**Task input**:
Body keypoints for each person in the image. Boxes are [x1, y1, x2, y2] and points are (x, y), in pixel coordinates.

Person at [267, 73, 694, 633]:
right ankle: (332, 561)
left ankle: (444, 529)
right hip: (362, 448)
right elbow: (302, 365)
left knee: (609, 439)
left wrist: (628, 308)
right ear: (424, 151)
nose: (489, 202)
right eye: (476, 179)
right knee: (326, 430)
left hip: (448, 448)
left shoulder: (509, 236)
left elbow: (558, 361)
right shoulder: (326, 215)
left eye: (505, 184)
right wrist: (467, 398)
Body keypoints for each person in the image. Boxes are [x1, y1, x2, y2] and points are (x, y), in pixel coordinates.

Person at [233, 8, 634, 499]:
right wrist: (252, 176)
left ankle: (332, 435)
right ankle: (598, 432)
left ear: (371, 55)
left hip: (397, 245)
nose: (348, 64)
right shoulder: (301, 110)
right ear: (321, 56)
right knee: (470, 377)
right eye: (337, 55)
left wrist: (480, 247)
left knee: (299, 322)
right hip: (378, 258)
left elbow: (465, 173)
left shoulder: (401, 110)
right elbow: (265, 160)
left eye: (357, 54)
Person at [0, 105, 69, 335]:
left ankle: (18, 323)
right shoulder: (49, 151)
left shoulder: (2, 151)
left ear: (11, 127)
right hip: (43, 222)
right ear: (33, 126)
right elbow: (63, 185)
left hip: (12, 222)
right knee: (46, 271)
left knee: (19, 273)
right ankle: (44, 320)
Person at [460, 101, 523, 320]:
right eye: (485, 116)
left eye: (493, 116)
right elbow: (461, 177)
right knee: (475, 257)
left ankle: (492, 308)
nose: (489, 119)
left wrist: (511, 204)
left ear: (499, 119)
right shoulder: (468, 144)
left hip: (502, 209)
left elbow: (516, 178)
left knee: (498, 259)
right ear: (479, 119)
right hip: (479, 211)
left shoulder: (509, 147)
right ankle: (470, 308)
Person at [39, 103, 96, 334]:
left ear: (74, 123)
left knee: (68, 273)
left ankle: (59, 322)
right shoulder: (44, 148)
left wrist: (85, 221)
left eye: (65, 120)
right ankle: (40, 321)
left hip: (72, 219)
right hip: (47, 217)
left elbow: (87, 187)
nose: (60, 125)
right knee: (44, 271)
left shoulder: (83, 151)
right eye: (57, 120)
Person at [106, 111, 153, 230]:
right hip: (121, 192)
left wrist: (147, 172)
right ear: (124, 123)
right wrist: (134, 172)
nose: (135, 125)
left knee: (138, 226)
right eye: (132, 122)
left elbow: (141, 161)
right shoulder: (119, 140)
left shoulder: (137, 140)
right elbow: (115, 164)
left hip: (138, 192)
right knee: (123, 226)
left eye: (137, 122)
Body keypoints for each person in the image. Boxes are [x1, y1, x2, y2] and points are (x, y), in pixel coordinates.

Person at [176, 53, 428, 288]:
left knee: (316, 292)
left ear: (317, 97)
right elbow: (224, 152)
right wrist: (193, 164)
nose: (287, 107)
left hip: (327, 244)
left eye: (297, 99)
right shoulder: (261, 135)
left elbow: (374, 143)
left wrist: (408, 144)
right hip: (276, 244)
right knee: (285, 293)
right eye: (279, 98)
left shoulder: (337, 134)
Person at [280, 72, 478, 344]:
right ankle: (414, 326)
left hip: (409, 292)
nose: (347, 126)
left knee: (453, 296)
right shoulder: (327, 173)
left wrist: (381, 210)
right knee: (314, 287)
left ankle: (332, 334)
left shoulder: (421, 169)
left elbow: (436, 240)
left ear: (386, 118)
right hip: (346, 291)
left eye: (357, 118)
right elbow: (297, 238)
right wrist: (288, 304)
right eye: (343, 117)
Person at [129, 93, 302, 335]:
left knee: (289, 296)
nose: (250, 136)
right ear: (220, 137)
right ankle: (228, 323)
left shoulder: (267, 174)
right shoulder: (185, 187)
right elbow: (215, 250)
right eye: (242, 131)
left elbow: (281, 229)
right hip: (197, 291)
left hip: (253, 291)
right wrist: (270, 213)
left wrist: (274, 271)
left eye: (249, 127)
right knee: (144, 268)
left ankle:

**Problem description**:
Every record, from top to bottom, must be transcribed exactly.

**Finished task**:
Body keypoints for each person in the image. Boxes are [x1, y1, x2, y2] and points are (x, y), in pixel coordinates.

Person at [267, 73, 694, 633]:
right ankle: (332, 561)
left ankle: (444, 529)
right hip: (362, 448)
right elbow: (302, 365)
left knee: (609, 439)
left wrist: (628, 308)
right ear: (424, 151)
nose: (489, 202)
right eye: (476, 179)
right knee: (326, 430)
left hip: (448, 448)
left shoulder: (509, 236)
left elbow: (558, 361)
right shoulder: (326, 215)
left eye: (505, 184)
right wrist: (467, 398)
Body keypoints for each person in the image. Boxes are [x1, y1, x2, y2] and points are (x, y), in pixel coordinates.

Person at [233, 8, 634, 499]:
right wrist: (252, 176)
left ankle: (332, 435)
right ankle: (598, 432)
left ear: (371, 55)
left hip: (397, 245)
nose: (348, 64)
right shoulder: (301, 110)
right ear: (321, 56)
right knee: (470, 377)
right eye: (337, 55)
left wrist: (480, 247)
left knee: (299, 322)
right hip: (378, 258)
left elbow: (465, 173)
left shoulder: (401, 110)
right elbow: (265, 160)
left eye: (357, 54)
Person at [0, 105, 69, 335]:
left ankle: (18, 323)
right shoulder: (49, 151)
left shoulder: (2, 151)
left ear: (11, 127)
right hip: (43, 222)
right ear: (33, 126)
right elbow: (63, 185)
left hip: (12, 222)
right knee: (46, 271)
left knee: (19, 273)
right ankle: (44, 320)
Person at [460, 101, 523, 320]:
right eye: (485, 116)
left eye: (493, 116)
right elbow: (461, 177)
right knee: (475, 257)
left ankle: (492, 308)
nose: (489, 119)
left wrist: (511, 204)
left ear: (499, 119)
right shoulder: (468, 144)
left hip: (502, 209)
left elbow: (516, 178)
left knee: (498, 259)
right ear: (479, 119)
right hip: (479, 211)
left shoulder: (509, 147)
right ankle: (470, 308)
Person at [39, 103, 96, 334]:
left ear: (74, 123)
left knee: (68, 273)
left ankle: (59, 322)
right shoulder: (44, 148)
left wrist: (85, 221)
left eye: (65, 120)
right ankle: (40, 321)
left hip: (72, 219)
right hip: (47, 217)
left elbow: (87, 187)
nose: (60, 125)
right knee: (44, 271)
left shoulder: (83, 151)
right eye: (57, 120)
Person at [106, 111, 153, 230]:
right hip: (121, 192)
left wrist: (147, 172)
right ear: (124, 123)
right wrist: (134, 172)
nose: (135, 125)
left knee: (138, 226)
right eye: (132, 122)
left elbow: (141, 161)
right shoulder: (119, 140)
left shoulder: (137, 140)
right elbow: (115, 164)
left hip: (138, 192)
right knee: (123, 226)
left eye: (137, 122)
Body keypoints for each person in the image. Boxes are [x1, y1, x2, y2] and points are (x, y), in pixel coordinates.

Person at [176, 53, 428, 288]:
left knee: (316, 292)
left ear: (317, 97)
right elbow: (224, 152)
right wrist: (193, 164)
nose: (287, 107)
left hip: (327, 244)
left eye: (297, 99)
right shoulder: (261, 135)
left elbow: (374, 143)
left wrist: (408, 144)
right hip: (276, 244)
right knee: (285, 293)
right eye: (279, 98)
left shoulder: (337, 134)
Person at [280, 72, 478, 344]:
right ankle: (414, 326)
left hip: (409, 292)
nose: (347, 126)
left knee: (453, 296)
right shoulder: (327, 173)
left wrist: (381, 210)
right knee: (314, 287)
left ankle: (332, 334)
left shoulder: (421, 169)
left elbow: (436, 240)
left ear: (386, 118)
right hip: (346, 291)
left eye: (357, 118)
right elbow: (297, 238)
right wrist: (288, 304)
right eye: (343, 117)
Person at [129, 93, 302, 335]:
left knee: (289, 296)
nose: (250, 136)
right ear: (220, 137)
right ankle: (228, 323)
left shoulder: (267, 174)
right shoulder: (185, 187)
right elbow: (215, 250)
right eye: (242, 131)
left elbow: (281, 229)
right hip: (197, 291)
left hip: (253, 291)
right wrist: (270, 213)
left wrist: (274, 271)
left eye: (249, 127)
right knee: (144, 268)
left ankle:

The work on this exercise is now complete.